** Recorded information follows **
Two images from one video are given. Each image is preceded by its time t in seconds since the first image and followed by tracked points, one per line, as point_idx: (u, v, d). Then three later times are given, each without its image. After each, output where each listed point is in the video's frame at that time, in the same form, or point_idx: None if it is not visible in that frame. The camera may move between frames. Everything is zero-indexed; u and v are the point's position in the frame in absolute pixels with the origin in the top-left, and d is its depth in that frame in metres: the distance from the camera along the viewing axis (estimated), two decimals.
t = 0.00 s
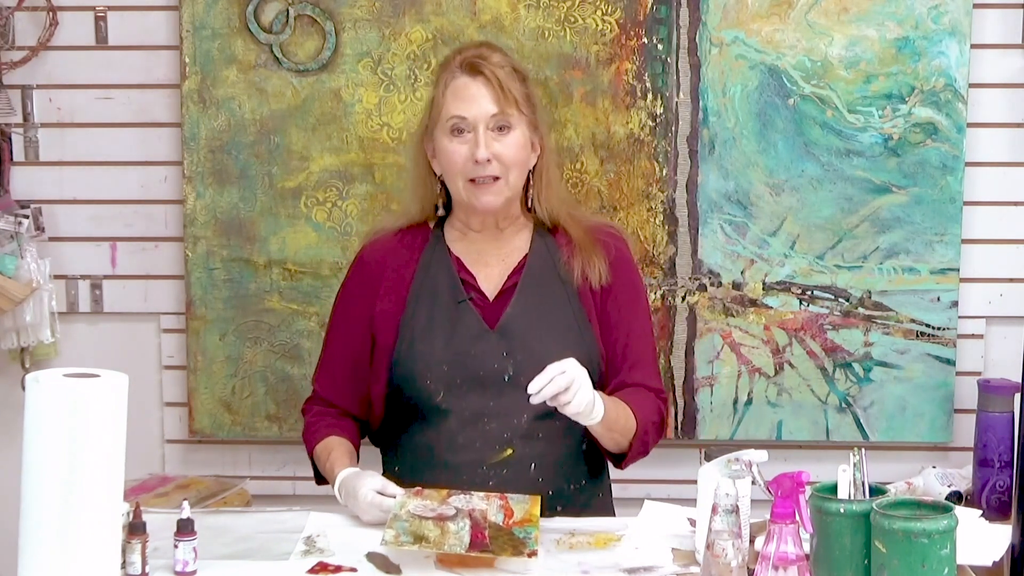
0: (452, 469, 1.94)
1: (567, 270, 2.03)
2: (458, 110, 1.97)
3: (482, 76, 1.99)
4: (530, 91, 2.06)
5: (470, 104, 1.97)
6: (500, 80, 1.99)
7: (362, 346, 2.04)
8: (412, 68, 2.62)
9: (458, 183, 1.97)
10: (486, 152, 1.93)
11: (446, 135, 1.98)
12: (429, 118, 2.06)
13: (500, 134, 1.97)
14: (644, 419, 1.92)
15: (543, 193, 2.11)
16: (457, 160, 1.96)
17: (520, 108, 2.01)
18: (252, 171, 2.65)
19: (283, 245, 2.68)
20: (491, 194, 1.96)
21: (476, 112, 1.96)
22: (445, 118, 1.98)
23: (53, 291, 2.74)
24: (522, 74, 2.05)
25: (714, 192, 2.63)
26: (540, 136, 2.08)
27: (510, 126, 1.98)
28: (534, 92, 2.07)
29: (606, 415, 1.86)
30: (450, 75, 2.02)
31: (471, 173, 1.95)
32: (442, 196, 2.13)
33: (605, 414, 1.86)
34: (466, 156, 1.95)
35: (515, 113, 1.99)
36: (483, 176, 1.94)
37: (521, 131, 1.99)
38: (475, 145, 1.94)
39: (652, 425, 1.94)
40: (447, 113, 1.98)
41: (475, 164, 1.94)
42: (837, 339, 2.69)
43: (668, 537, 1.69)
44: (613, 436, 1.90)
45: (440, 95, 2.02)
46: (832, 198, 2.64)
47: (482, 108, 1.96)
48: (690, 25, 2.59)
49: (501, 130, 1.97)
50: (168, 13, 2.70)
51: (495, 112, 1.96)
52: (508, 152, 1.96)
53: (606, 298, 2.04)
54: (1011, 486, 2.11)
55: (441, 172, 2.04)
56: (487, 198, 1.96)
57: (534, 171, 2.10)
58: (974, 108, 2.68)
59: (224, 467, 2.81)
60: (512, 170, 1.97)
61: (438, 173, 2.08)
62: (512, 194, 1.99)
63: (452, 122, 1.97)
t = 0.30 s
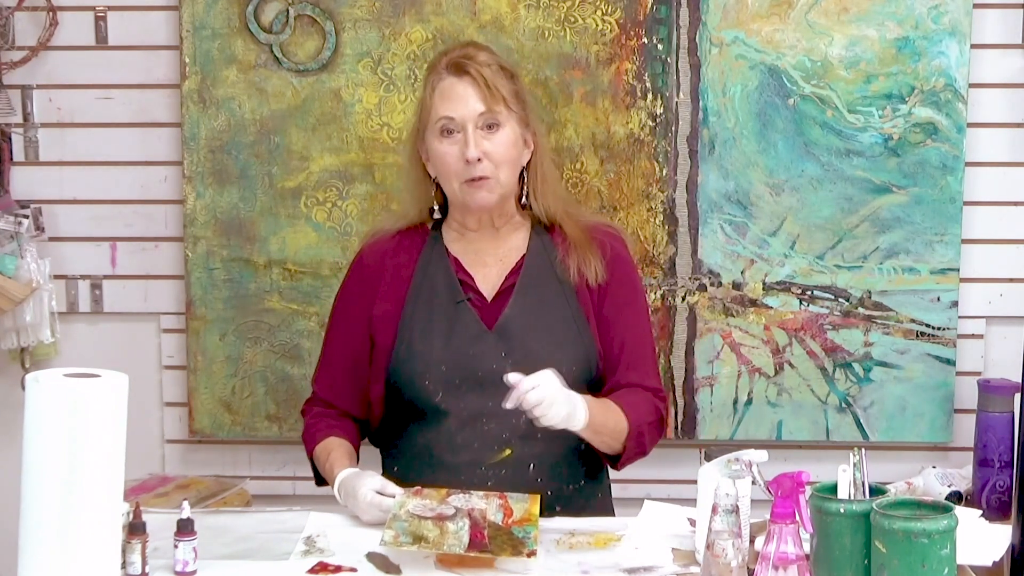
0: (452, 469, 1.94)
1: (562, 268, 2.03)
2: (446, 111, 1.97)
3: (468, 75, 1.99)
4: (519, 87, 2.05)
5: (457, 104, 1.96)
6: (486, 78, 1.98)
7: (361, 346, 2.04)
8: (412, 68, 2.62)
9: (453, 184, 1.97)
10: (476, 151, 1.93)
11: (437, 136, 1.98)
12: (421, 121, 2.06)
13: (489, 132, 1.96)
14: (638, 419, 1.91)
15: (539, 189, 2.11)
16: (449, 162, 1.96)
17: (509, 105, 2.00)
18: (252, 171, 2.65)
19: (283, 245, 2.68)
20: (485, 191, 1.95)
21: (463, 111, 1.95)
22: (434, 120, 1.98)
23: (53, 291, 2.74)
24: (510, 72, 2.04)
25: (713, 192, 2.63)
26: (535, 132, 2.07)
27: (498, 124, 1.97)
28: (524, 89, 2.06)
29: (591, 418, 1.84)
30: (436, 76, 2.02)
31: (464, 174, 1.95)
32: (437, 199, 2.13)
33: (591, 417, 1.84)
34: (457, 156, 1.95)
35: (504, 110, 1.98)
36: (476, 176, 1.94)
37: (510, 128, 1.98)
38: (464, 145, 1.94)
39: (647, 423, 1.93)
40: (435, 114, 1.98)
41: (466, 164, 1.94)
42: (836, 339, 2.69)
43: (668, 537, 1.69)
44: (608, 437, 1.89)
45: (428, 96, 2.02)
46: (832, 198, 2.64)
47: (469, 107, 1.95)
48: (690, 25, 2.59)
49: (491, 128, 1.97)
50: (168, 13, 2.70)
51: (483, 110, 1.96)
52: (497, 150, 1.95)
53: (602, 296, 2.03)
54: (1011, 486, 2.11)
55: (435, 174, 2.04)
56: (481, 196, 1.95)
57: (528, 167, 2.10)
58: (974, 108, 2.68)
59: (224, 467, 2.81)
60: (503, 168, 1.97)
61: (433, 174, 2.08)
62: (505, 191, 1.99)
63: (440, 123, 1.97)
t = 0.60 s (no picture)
** End of Recorded information **
— Problem to work on —
The line holding "62: (512, 194, 1.99)" starts the copy and the line holding "16: (449, 162, 1.96)" ends it. Repeat those two lines above and all between them exactly, leaving out pictures.

— Written response —
62: (512, 194, 1.99)
63: (452, 122, 1.97)
t = 0.30 s
0: (452, 469, 1.94)
1: (562, 268, 2.03)
2: (446, 111, 1.97)
3: (468, 75, 1.99)
4: (519, 87, 2.05)
5: (457, 104, 1.96)
6: (486, 78, 1.98)
7: (361, 346, 2.04)
8: (412, 68, 2.62)
9: (453, 184, 1.97)
10: (476, 151, 1.93)
11: (437, 136, 1.98)
12: (421, 121, 2.06)
13: (489, 132, 1.96)
14: (638, 419, 1.91)
15: (539, 189, 2.11)
16: (449, 162, 1.96)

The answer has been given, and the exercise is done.